▸ **Exercise task**
Reproduce the article below about Bjorn Rebney and Bellator MMA in full, word for word.

+++ Given text

How Bjorn Rebney refused to let 61 rejections stop him from making Bellator MMA a success

Bjorn Rebney was not to be denied, even after spending 16 months meeting with 61 investors and walking out each time without a financial commitment to support his dream.

“I characterize myself as pleasantly relentless, and I tested the limits of my pleasantly relentless personality when I was going out trying to get funding,” Rebney says.

He had been hoping to get funding to launch a mixed martial arts business, a sport of which his passion for stretches back 20 years.

“It’s as pure and straight forward as it gets,” Rebney says. “It’s one man vs. one man in a ritualized combat scenario. Mixed martial arts is the most perfect example of those attributes, drivers and factors that we love about sports.”

Rebney fell in love with mixed martial arts as a fan, but now he wanted to turn that love into a thriving and successful business. He spent three years from 2005 to 2008 analyzing the mixed martial arts industry to figure out what was working, what wasn’t working and what he needed to do to build the right business model to succeed.

++++++
+++ Source data

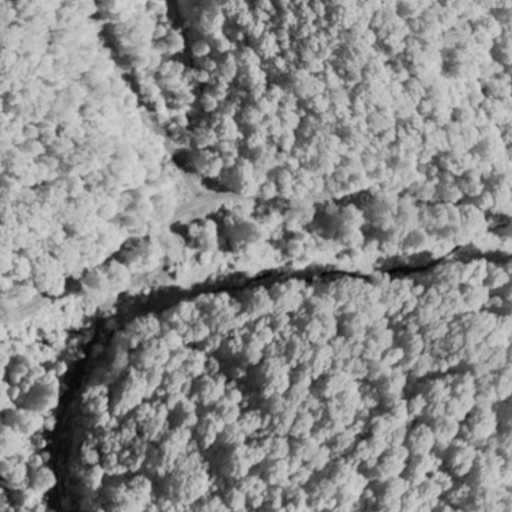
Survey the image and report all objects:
road: (241, 195)
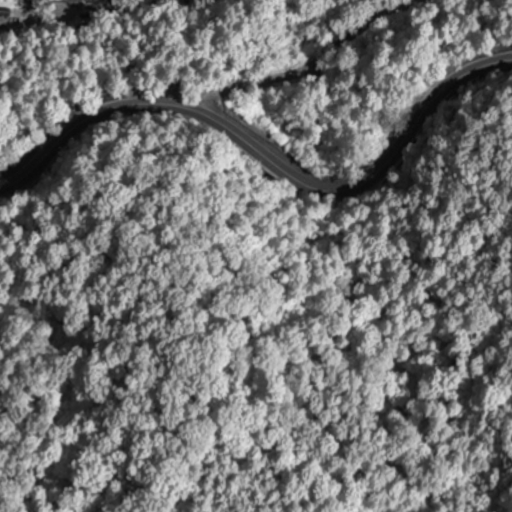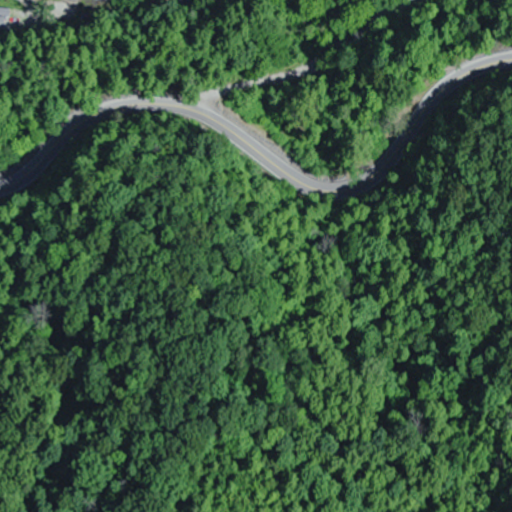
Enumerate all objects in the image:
road: (266, 156)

++++++

▸ **Full answer**
How Bjorn Rebney refused to let 61 rejections stop him from making Bellator MMA a success

Bjorn Rebney was not to be denied, even after spending 16 months meeting with 61 investors and walking out each time without a financial commitment to support his dream.

“I characterize myself as pleasantly relentless, and I tested the limits of my pleasantly relentless personality when I was going out trying to get funding,” Rebney says.

He had been hoping to get funding to launch a mixed martial arts business, a sport of which his passion for stretches back 20 years.

“It’s as pure and straight forward as it gets,” Rebney says. “It’s one man vs. one man in a ritualized combat scenario. Mixed martial arts is the most perfect example of those attributes, drivers and factors that we love about sports.”

Rebney fell in love with mixed martial arts as a fan, but now he wanted to turn that love into a thriving and successful business. He spent three years from 2005 to 2008 analyzing the mixed martial arts industry to figure out what was working, what wasn’t working and what he needed to do to build the right business model to succeed.